SOURCE INFORMATION START

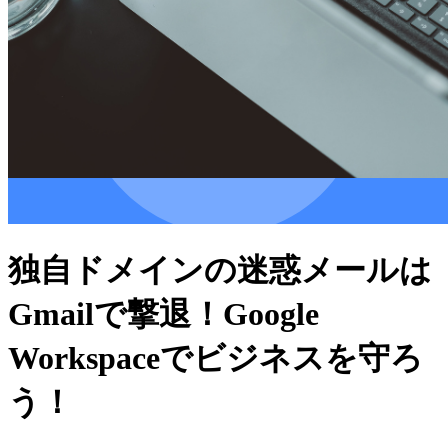
独自ドメインの迷惑メールは
Gmailで撃退！Google
Workspaceでビジネスを守ろ
う！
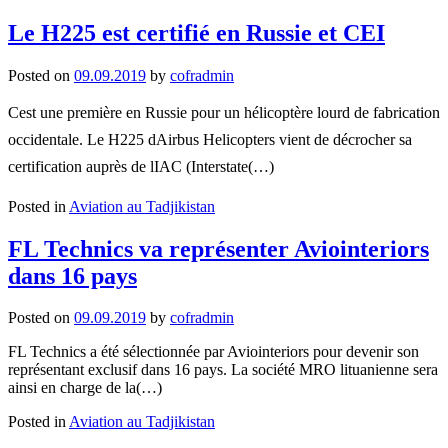
Le H225 est certifié en Russie et CEI
Posted on
09.09.2019
by
cofradmin
Cest une première en Russie pour un hélicoptère lourd de fabrication
occidentale. Le H225 dAirbus Helicopters vient de décrocher sa
certification auprès de lIAC (Interstate(…)
Posted in
Aviation au Tadjikistan
FL Technics va représenter Aviointeriors
dans 16 pays
Posted on
09.09.2019
by
cofradmin
FL Technics a été sélectionnée par Aviointeriors pour devenir son
représentant exclusif dans 16 pays. La société MRO lituanienne sera
ainsi en charge de la(…)
Posted in
Aviation au Tadjikistan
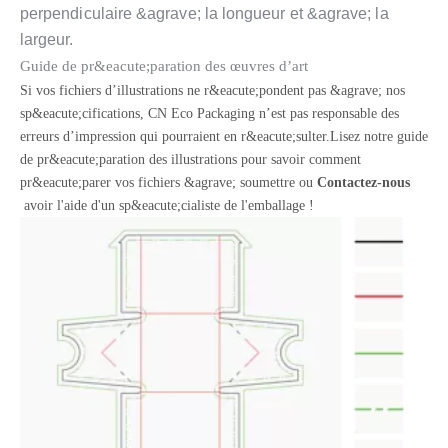
perpendiculaire &agrave; la longueur et &agrave; la
largeur.
Guide de pr&eacute;paration des œuvres d’art
Si vos fichiers d’illustrations ne r&eacute;pondent pas &agrave; nos
sp&eacute;cifications, CN Eco Packaging n’est pas responsable des
erreurs d’impression qui pourraient en r&eacute;sulter.Lisez notre guide
de pr&eacute;paration des illustrations pour savoir comment
pr&eacute;parer vos fichiers &agrave; soumettre ou
Contactez-nous
avoir l'aide d'un sp&eacute;cialiste de l'emballage !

SOURCE INFORMATION END

» TASK OBJECTIVE
Reproduce the text of all three rows above verbatim, omitting the pictures.

» RESPONSE TO THE TASK
独自ドメインの迷惑メールは
Gmailで撃退！Google
Workspaceでビジネスを守ろ
う！
Le H225 est certifié en Russie et CEI
Posted on
09.09.2019
by
cofradmin
Cest une première en Russie pour un hélicoptère lourd de fabrication
occidentale. Le H225 dAirbus Helicopters vient de décrocher sa
certification auprès de lIAC (Interstate(…)
Posted in
Aviation au Tadjikistan
FL Technics va représenter Aviointeriors
dans 16 pays
Posted on
09.09.2019
by
cofradmin
FL Technics a été sélectionnée par Aviointeriors pour devenir son
représentant exclusif dans 16 pays. La société MRO lituanienne sera
ainsi en charge de la(…)
Posted in
Aviation au Tadjikistan
perpendiculaire &agrave; la longueur et &agrave; la
largeur.
Guide de pr&eacute;paration des œuvres d’art
Si vos fichiers d’illustrations ne r&eacute;pondent pas &agrave; nos
sp&eacute;cifications, CN Eco Packaging n’est pas responsable des
erreurs d’impression qui pourraient en r&eacute;sulter.Lisez notre guide
de pr&eacute;paration des illustrations pour savoir comment
pr&eacute;parer vos fichiers &agrave; soumettre ou
Contactez-nous
avoir l'aide d'un sp&eacute;cialiste de l'emballage !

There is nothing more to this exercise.